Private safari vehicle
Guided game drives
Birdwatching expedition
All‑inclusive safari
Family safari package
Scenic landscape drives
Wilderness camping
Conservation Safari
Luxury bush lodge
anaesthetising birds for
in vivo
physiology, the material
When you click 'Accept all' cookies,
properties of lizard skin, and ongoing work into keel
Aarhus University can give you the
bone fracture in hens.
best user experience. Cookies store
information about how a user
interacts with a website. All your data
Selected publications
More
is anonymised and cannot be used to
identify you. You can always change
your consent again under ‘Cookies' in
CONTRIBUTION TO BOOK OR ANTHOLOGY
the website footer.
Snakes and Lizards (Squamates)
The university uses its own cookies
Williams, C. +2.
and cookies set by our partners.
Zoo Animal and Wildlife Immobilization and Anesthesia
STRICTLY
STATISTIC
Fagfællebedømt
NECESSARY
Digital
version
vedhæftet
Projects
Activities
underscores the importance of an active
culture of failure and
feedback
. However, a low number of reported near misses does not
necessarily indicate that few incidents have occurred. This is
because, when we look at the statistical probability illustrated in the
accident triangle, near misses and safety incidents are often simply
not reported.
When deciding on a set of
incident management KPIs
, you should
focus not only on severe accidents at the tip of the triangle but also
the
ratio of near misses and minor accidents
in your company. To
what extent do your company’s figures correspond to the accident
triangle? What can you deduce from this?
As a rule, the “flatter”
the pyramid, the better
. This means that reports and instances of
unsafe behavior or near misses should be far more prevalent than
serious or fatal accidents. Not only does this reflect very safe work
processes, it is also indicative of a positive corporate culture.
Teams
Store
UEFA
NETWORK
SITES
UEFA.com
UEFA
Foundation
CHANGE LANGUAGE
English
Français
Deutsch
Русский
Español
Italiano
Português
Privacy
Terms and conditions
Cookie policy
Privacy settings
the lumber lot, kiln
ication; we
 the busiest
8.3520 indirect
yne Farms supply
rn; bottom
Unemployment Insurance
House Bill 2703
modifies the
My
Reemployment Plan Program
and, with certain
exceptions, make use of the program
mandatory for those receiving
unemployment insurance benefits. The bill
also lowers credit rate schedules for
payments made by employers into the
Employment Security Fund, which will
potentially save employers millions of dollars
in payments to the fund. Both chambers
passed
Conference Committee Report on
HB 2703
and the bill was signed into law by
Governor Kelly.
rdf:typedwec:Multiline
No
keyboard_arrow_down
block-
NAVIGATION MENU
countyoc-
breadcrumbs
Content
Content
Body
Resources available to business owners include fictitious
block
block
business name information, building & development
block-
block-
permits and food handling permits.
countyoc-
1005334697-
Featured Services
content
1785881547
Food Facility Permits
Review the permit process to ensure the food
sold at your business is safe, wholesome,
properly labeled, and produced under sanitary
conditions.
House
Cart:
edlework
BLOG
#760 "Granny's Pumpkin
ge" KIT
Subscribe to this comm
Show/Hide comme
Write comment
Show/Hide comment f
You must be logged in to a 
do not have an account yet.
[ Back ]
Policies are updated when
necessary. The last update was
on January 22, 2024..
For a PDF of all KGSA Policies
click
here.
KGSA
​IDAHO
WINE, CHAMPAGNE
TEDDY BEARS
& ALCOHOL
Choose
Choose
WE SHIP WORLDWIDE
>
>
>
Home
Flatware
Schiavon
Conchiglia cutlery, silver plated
#####
- _Aim of the exercise_
Starting at the first line above and stopping after the line that contains "what extent do", reproduce those lines with "near misses" changed to "close calls" and nothing else altered.

- _Task response_
Private safari vehicle
Guided game drives
Birdwatching expedition
All‑inclusive safari
Family safari package
Scenic landscape drives
Wilderness camping
Conservation Safari
Luxury bush lodge
anaesthetising birds for
in vivo
physiology, the material
When you click 'Accept all' cookies,
properties of lizard skin, and ongoing work into keel
Aarhus University can give you the
bone fracture in hens.
best user experience. Cookies store
information about how a user
interacts with a website. All your data
Selected publications
More
is anonymised and cannot be used to
identify you. You can always change
your consent again under ‘Cookies' in
CONTRIBUTION TO BOOK OR ANTHOLOGY
the website footer.
Snakes and Lizards (Squamates)
The university uses its own cookies
Williams, C. +2.
and cookies set by our partners.
Zoo Animal and Wildlife Immobilization and Anesthesia
STRICTLY
STATISTIC
Fagfællebedømt
NECESSARY
Digital
version
vedhæftet
Projects
Activities
underscores the importance of an active
culture of failure and
feedback
. However, a low number of reported close calls does not
necessarily indicate that few incidents have occurred. This is
because, when we look at the statistical probability illustrated in the
accident triangle, close calls and safety incidents are often simply
not reported.
When deciding on a set of
incident management KPIs
, you should
focus not only on severe accidents at the tip of the triangle but also
the
ratio of close calls and minor accidents
in your company. To
what extent do your company’s figures correspond to the accident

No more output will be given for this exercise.